**STATED EXERCISE**
Can you give back only the lines starting at the one with "phylum: Tracheophyta" and ending at the one with "common name: Tassel hyacinth", swapping "common name" for "vernacular name" and leaving everything else as it is?

**EXERCISE MATERIAL**
>>

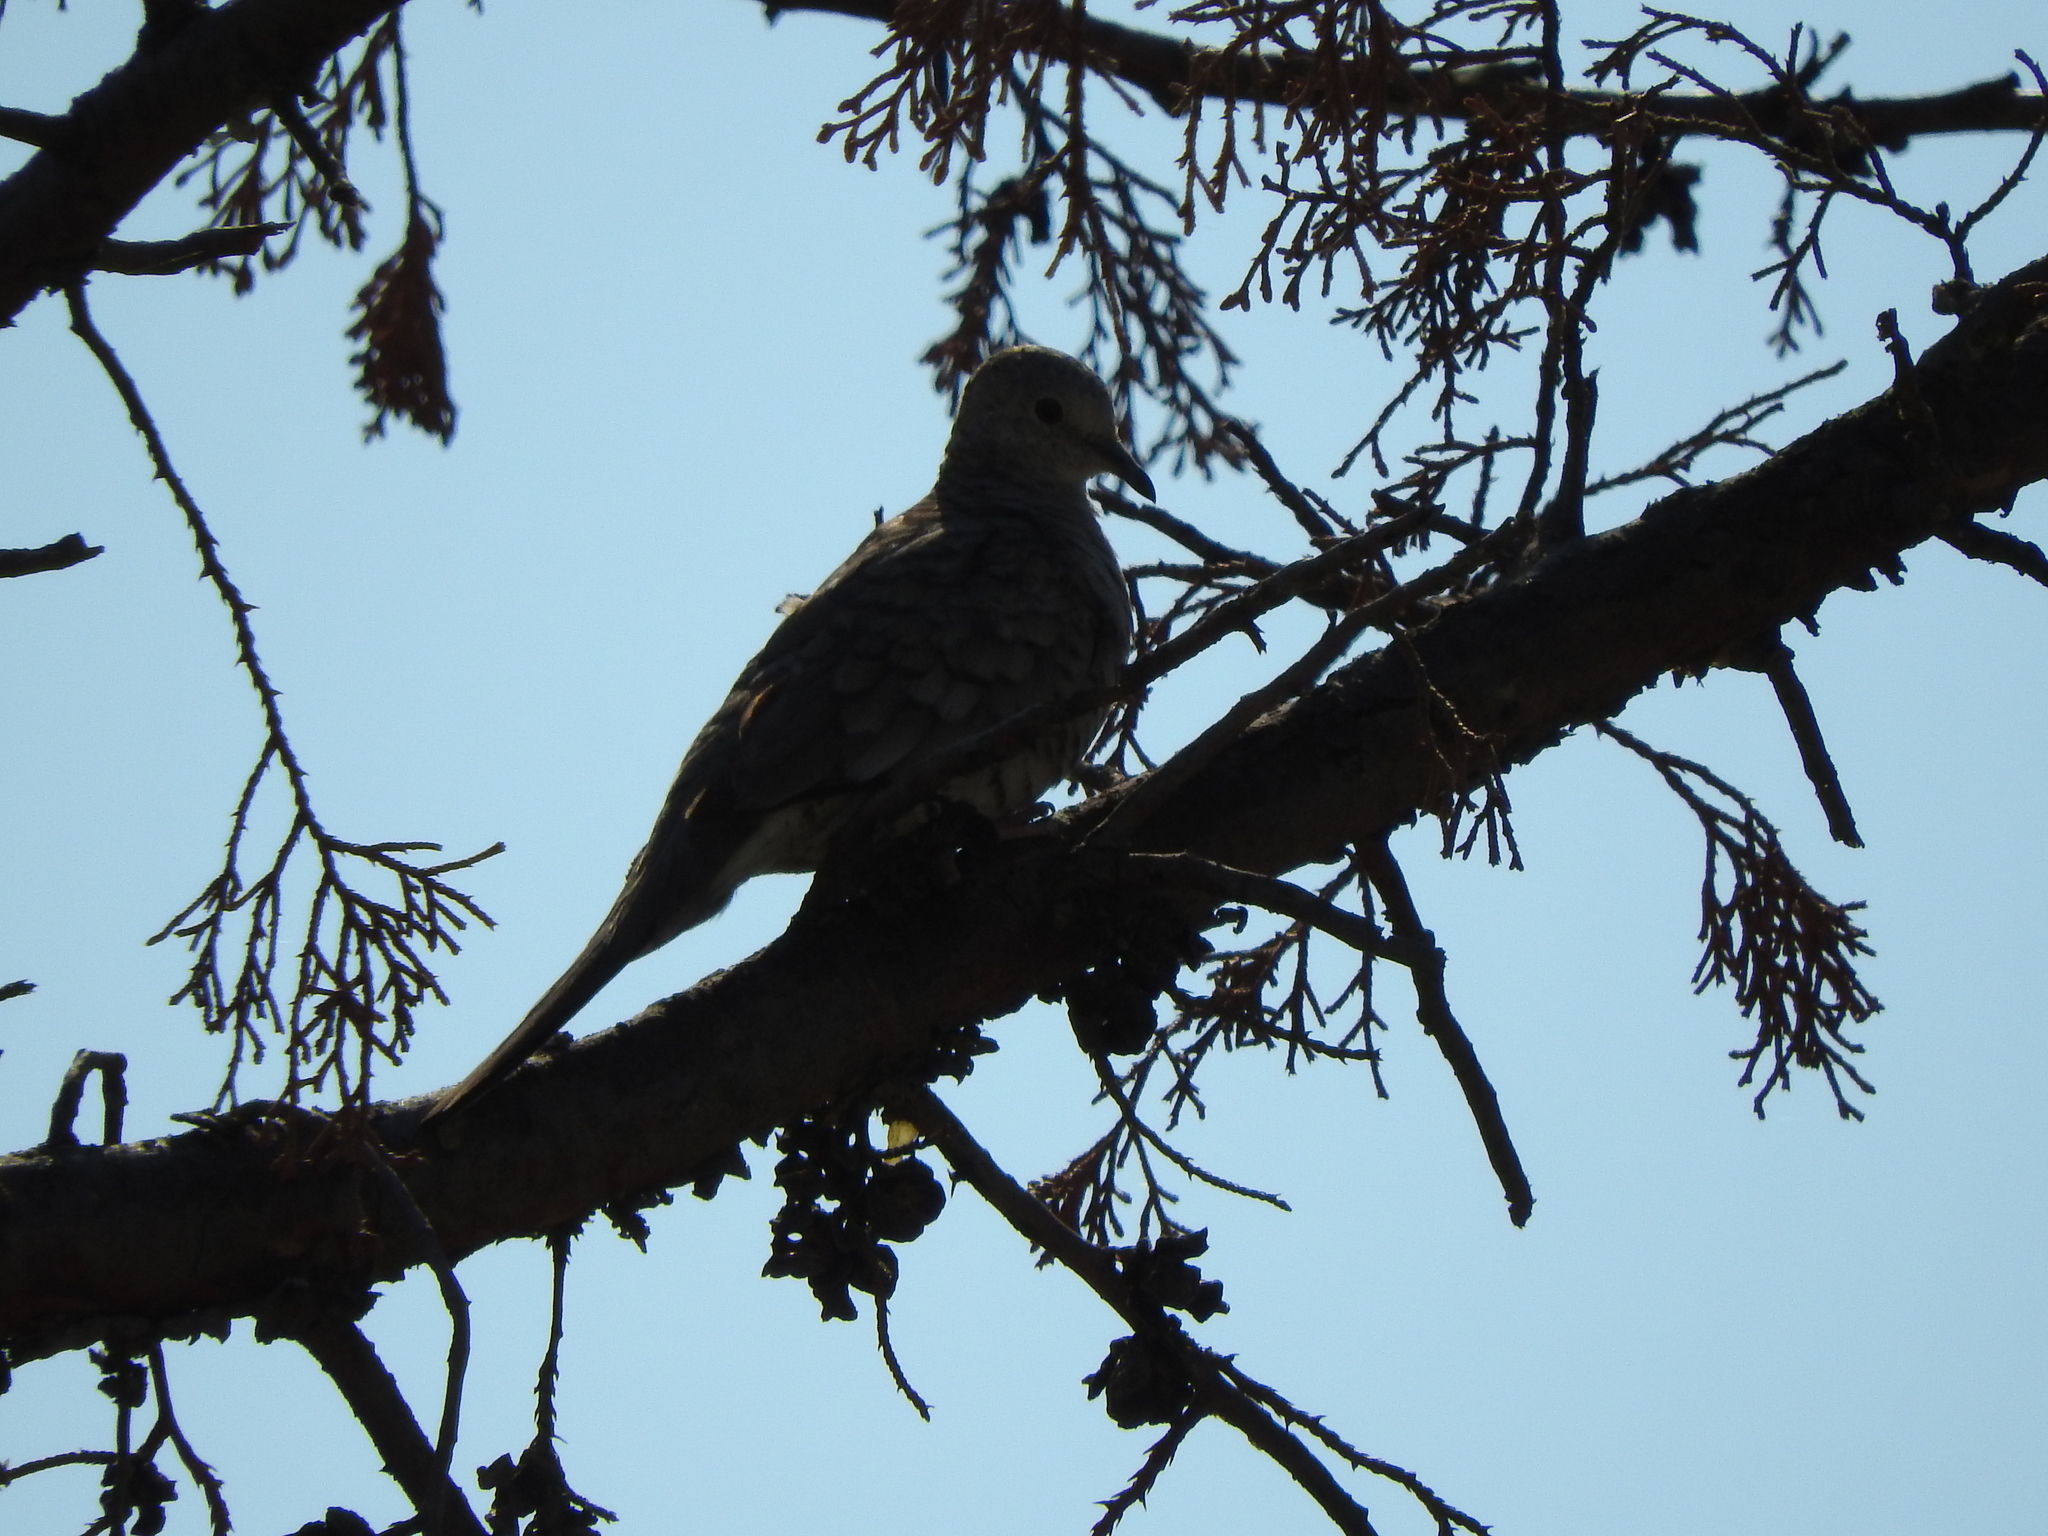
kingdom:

<<
>>

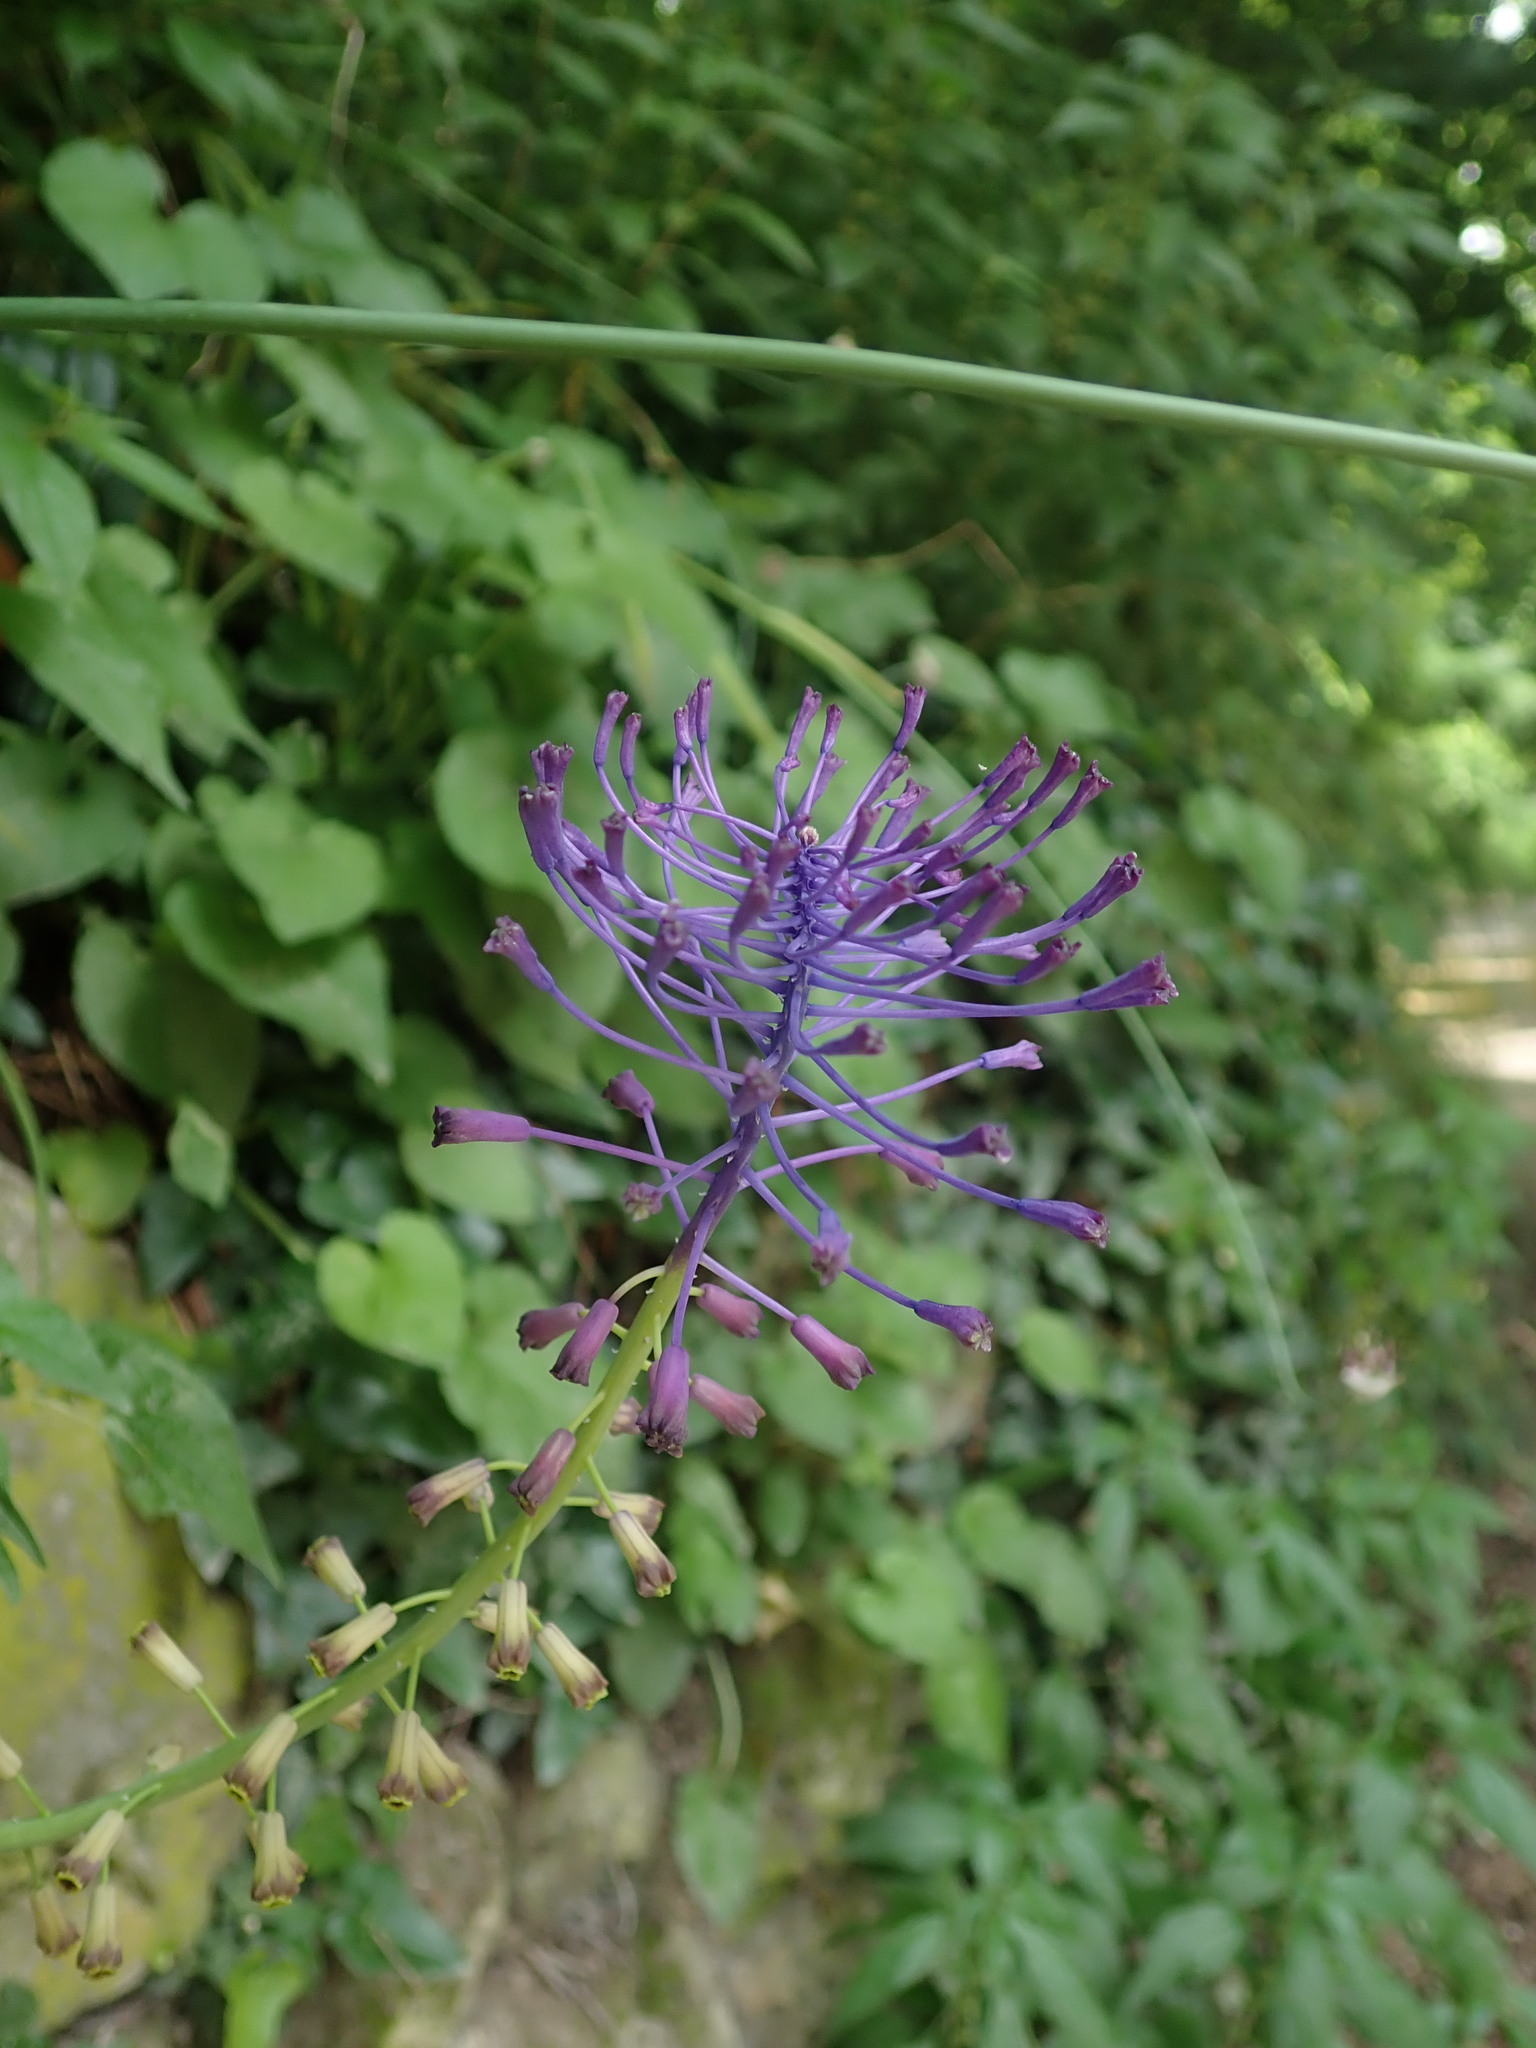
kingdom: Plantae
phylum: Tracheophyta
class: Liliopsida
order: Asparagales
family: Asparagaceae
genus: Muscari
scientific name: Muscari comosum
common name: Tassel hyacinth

<<

**EXPECTED OUTPUT**
phylum: Tracheophyta
class: Liliopsida
order: Asparagales
family: Asparagaceae
genus: Muscari
scientific name: Muscari comosum
vernacular name: Tassel hyacinth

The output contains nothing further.